Personally, Vézien wanted nothing more than to strangle Anisimovna with his bare hands. He'd never signed on to have his own citizens slaughtered for mere political window dressing or to force the Sollies' hand, and he'd been dead serious about having her killed later. Indeed, he was rather looking forward to it as a simple act of justice. Yet at the moment, she had them well and truly over the proverbial barrel. They were almost certain they knew who'd done it, yet they couldn't charge her with the mass murder without disastrous political and military consequences, both domestic and foreign.
"I don't like it," Dusserre said finally, almost conversationally, admitting defeat, and Vézien barked a laugh.
"You
don't like it?

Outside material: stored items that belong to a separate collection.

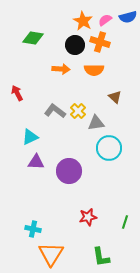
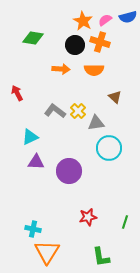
orange triangle: moved 4 px left, 2 px up
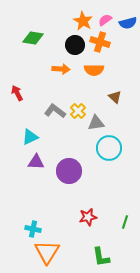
blue semicircle: moved 6 px down
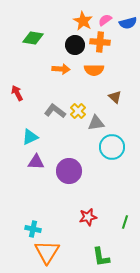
orange cross: rotated 12 degrees counterclockwise
cyan circle: moved 3 px right, 1 px up
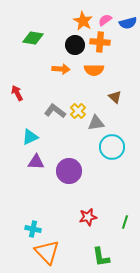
orange triangle: rotated 16 degrees counterclockwise
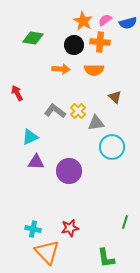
black circle: moved 1 px left
red star: moved 18 px left, 11 px down
green L-shape: moved 5 px right, 1 px down
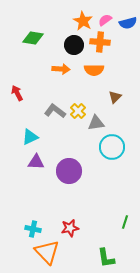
brown triangle: rotated 32 degrees clockwise
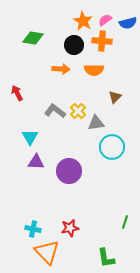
orange cross: moved 2 px right, 1 px up
cyan triangle: rotated 36 degrees counterclockwise
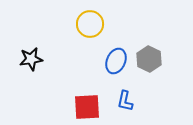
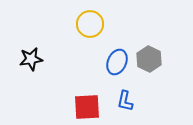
blue ellipse: moved 1 px right, 1 px down
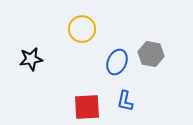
yellow circle: moved 8 px left, 5 px down
gray hexagon: moved 2 px right, 5 px up; rotated 15 degrees counterclockwise
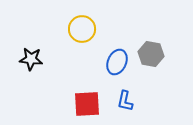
black star: rotated 15 degrees clockwise
red square: moved 3 px up
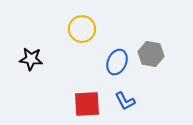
blue L-shape: rotated 40 degrees counterclockwise
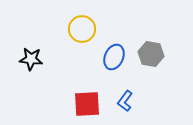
blue ellipse: moved 3 px left, 5 px up
blue L-shape: rotated 65 degrees clockwise
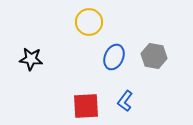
yellow circle: moved 7 px right, 7 px up
gray hexagon: moved 3 px right, 2 px down
red square: moved 1 px left, 2 px down
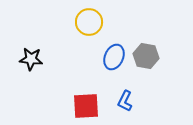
gray hexagon: moved 8 px left
blue L-shape: rotated 10 degrees counterclockwise
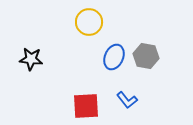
blue L-shape: moved 2 px right, 1 px up; rotated 65 degrees counterclockwise
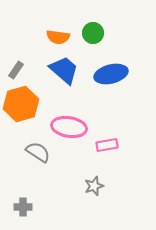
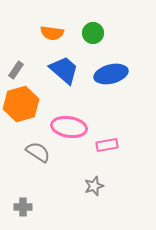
orange semicircle: moved 6 px left, 4 px up
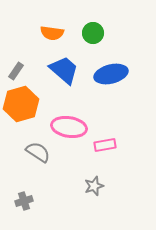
gray rectangle: moved 1 px down
pink rectangle: moved 2 px left
gray cross: moved 1 px right, 6 px up; rotated 18 degrees counterclockwise
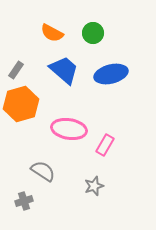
orange semicircle: rotated 20 degrees clockwise
gray rectangle: moved 1 px up
pink ellipse: moved 2 px down
pink rectangle: rotated 50 degrees counterclockwise
gray semicircle: moved 5 px right, 19 px down
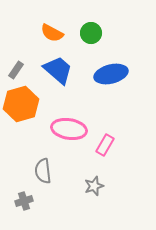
green circle: moved 2 px left
blue trapezoid: moved 6 px left
gray semicircle: rotated 130 degrees counterclockwise
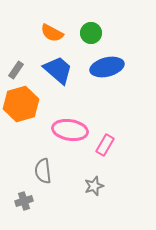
blue ellipse: moved 4 px left, 7 px up
pink ellipse: moved 1 px right, 1 px down
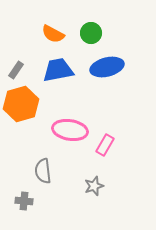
orange semicircle: moved 1 px right, 1 px down
blue trapezoid: rotated 52 degrees counterclockwise
gray cross: rotated 24 degrees clockwise
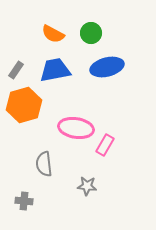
blue trapezoid: moved 3 px left
orange hexagon: moved 3 px right, 1 px down
pink ellipse: moved 6 px right, 2 px up
gray semicircle: moved 1 px right, 7 px up
gray star: moved 7 px left; rotated 24 degrees clockwise
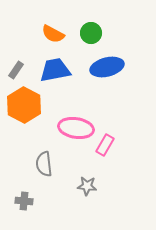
orange hexagon: rotated 16 degrees counterclockwise
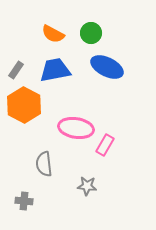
blue ellipse: rotated 40 degrees clockwise
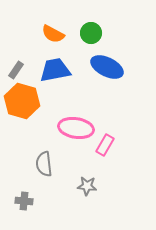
orange hexagon: moved 2 px left, 4 px up; rotated 12 degrees counterclockwise
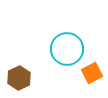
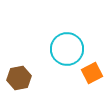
brown hexagon: rotated 15 degrees clockwise
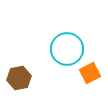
orange square: moved 2 px left
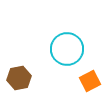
orange square: moved 8 px down
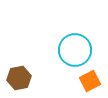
cyan circle: moved 8 px right, 1 px down
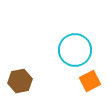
brown hexagon: moved 1 px right, 3 px down
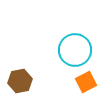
orange square: moved 4 px left, 1 px down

How d'you think I feel about it? If you'll recall, Nicholas and I were Anisimovna's strongest supporters in the Cabinet when she first brought this idea to us. I'll bet you she was thinking about doing something like this if it seemed advisable from the very beginning, and I never even noticed. Trust me, there's nothing I'd like better than to shoot the bitch myself, or just 'disappear' her into one of the reeducation camps up north and let her rot there for a decade or three. But we can't. Right this minute, she's got us by the short and curlies, and there's nothing we can do about it without making matters even worse."
Chapter Forty-Three
Aldona Anisimovna reclined in a comfortable chair, eyes closed, while haunting strains of music filled the small, luxuriously appointed compartment. She didn't simply listen to the music; she absorbed it, as if all the skin on her body were one enormous receptor.
It was odd, a corner of her mind reflected dreamily. Of all the composers in the entire galaxy, it was a Manticoran who was her favorite. A Sphinxian, in fact. She'd never really understood why Hammerwell's skeins of melody spoke to her so strongly, yet they did, and there were times she needed that. Needed to let herself simply float upon the music, to empty herself of thoughts, of schemes and plans.
Of guilt.
Don't be silly, the part of her which hadn't been filled with woodwinds and the subtle interplay of brasses and strings scolded yet again. You're here as part of a strategy to provoke a war that's going to kill millions—probably billions—and you're agonizing over killing forty thousand people? You're coming a little late to that particular party, aren't you, Aldona? It certainly didn't seem to bother you very much during the planning stages.
No, it hadn't. But that had been when she was considering it as an abstract strategy, part of a carefully crafted piece of superlative manipulation, of the grand design which was going to have the greatest, most powerful political entity in the history of mankind dancing to the Mesan Alignment's piping. From that perspective, it had been . . . exciting. Enthralling. The sheer intoxication of playing the Great Game at such stratospheric heights and for such unimaginable stakes was like some powerful drug. There was a compulsion to it, a sense of reaching out near-godlike hands to take the entire universe by the throat and force it to do her bidding.